# New to cats...what to use for bait?



## s1rGr1nG0 (Jun 6, 2016)

I've been fishing pretty much all my life. I never specifically set out to target catfish though. 
Last weekend I took my 9 year old daughter to the Colorado river in Columbus and we sat on the bank and fished for a while but didn't catch anything. All we had for bait a bag of those "catfish bait" chunks you buy at Academy. There was a couple people further down fishing and they were using cut shiner. When they left they gave us the last few pieces they had and we tried one but still didn't catch anything.
It was a slow day regardless since he said all they caught was a turtle and a gar.
What would be a good bait to use for fishing on the bottom? We just want to throw our line out and sit and wait. Nothing fancy here. Just want to get out with my kid and try to catch a few fish.
Thanks!


----------



## nikki (Apr 14, 2011)

It may not be the bait (channels will eat most anything) but your location. Brazos and Colorado changes from flat sandbars to deeper spots and I'd first look for slow current or a back current and a log jam. Channels love these spots. Baits for your type fishing I'd go with grasshoppers, minnows, junebugs, worms,cut perch, shad or anything like. Most important is keep trying.


----------



## sir catchalot (Dec 30, 2016)

chicken liver,danny kings orignal,catfish bubble gum..these are the baits i use...throw some range cubes if water is slow..but some days they just dont cooperate


----------



## ChuChu (Jan 23, 2010)

Get you a box of frozen shrimp. Shrimp is always a good bait.


----------



## 348473 (Apr 12, 2017)

You can also prebait your hole if it isn't too much trouble getting down to your spot beforehand. screwdriver holes punched in some dogfood. Maybe tie it off with some fishing line so you aren't throwing trash in the river. I use leftover mullet from surf trips. Works on trotline too but gar and turtle city. Kid sells the mud turtles to the cambodians 10 bucks a piece though. 

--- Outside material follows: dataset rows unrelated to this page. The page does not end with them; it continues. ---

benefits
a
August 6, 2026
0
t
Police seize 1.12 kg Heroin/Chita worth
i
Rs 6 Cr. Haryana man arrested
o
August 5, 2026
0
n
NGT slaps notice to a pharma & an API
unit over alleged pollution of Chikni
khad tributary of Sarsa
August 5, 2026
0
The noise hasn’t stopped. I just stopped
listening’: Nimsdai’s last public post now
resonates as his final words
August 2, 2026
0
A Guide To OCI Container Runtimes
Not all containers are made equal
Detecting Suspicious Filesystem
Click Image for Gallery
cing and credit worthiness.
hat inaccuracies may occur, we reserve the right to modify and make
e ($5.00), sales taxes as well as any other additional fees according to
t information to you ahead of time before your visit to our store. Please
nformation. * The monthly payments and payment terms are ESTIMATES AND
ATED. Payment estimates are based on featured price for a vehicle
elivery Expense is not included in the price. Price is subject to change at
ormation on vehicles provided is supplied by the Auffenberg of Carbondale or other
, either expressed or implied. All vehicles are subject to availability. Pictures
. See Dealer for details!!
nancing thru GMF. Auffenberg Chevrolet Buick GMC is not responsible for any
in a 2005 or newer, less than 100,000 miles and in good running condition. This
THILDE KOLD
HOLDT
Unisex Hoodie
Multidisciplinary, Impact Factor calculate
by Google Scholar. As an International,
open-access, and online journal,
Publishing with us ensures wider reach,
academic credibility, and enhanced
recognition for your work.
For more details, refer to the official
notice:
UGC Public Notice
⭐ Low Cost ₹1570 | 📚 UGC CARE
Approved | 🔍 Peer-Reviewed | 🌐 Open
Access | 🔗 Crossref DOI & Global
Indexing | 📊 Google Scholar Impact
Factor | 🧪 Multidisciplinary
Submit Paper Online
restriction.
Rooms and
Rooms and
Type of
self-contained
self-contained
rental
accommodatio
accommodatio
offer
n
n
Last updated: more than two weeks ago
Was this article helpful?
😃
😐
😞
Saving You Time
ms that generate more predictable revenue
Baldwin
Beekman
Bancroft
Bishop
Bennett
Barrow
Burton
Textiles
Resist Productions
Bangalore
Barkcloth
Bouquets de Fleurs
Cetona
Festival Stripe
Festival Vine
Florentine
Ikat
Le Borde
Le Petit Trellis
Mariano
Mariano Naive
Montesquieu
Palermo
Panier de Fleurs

Also the pink zote soap works ok if they are really biting. Never caught a gar or turtle on that stuff but it isn't as effective as shrimp or mullet or chicken livers but stays on the hook and keeps the mess down.


----------



## s1rGr1nG0 (Jun 6, 2016)

Thanks for the replies guys! I've been watching a ton of videos since I posted. I may try my hand at making those hotdog or chicken chunk bait. Seems simple enough. I also like the idea of some sticky punch bait so may look into that as well.


----------



## cva34 (Dec 22, 2008)

lots of great info..Ckicken /beef/hearts/shrimp..If useing weiners try microwave enough to shrivle up a little They get Tough and stay on hook better


----------



## Rivercat1860 (Dec 10, 2014)

I would find what bait fish are in that area of the river, and use it as fresh cut bait or live depending on what's there. Using what is there naturally is usually your best bet and remember the fresher the better. A cast net is a good way to find what bait fish are local. Also keep moving around to different spots until you find the fish. I'm not sure if you are fishing from a boat or from the bank but regardless try to find the fish don't wait on them to find you. Hope this helps.

Red


----------



## RAMROD1 (May 4, 2012)

You can also try CJ's , when all else fails we always get a bite on it. 


Sent from my iPad using Tapatalk


----------



## txpitdog (Jul 17, 2006)

We just use hotdog bites soaked in koolaid and minced garlic. Cheap and works every time


Sent from my iPhone using Tapatalk


----------



## hntndawg (May 9, 2014)

We have caught an awful lot of blues on chunks of sausage. The cheaper the better it seems, more grease in it. Never had as much luck with the dough baits.


----------



## TommyTom (May 26, 2016)

hntndawg said:


> We have caught an awful lot of blues on chunks of sausage. The cheaper the better it seems, more grease in it. Never had as much luck with the dough baits.


Link or pan sausage?

Sent from my SM-G920T using Tapatalk


----------



## hntndawg (May 9, 2014)

TommyTom said:


> Link or pan sausage?
> 
> Sent from my SM-G920T using Tapatalk


Ring pork sausage cut up. It stays solid and the casing helps keep it on hooks.


----------



## TommyTom (May 26, 2016)

hntndawg said:


> Ring pork sausage cut up. It stays solid and the casing helps keep it on hooks.


I kind of feel like you're yanking my chain but I also remember catching giant catfish on a Big Red, flour, and Corn Flakes mixture.

Sent from my SM-G920T using Tapatalk


----------



## hntndawg (May 9, 2014)

TommyTom said:


> I kind of feel like you're yanking my chain but I also remember catching giant catfish on a Big Red, flour, and Corn Flakes mixture.
> 
> Sent from my SM-G920T using Tapatalk


Not at all. Normally try and buy the cheaper stuff because it will be more greasy. I use it right out of the package, cut off about a 3/4 to 1 inch chunk then cut that in half. Never really hooked huge ones on that (biggest prob 12-13 lbs) but the 3-4 pounders will bite on it often. I don't use anything real spicy, cause it seems to be a bit "dryer"


----------



## KIKO (Oct 24, 2006)

Night crawlers never fail. Something others have not mentioned are chicken guts and cut carp. One of my best days cat fishing was on the Brazos rod and reel using peeled shrimp marinated in vanilla.


----------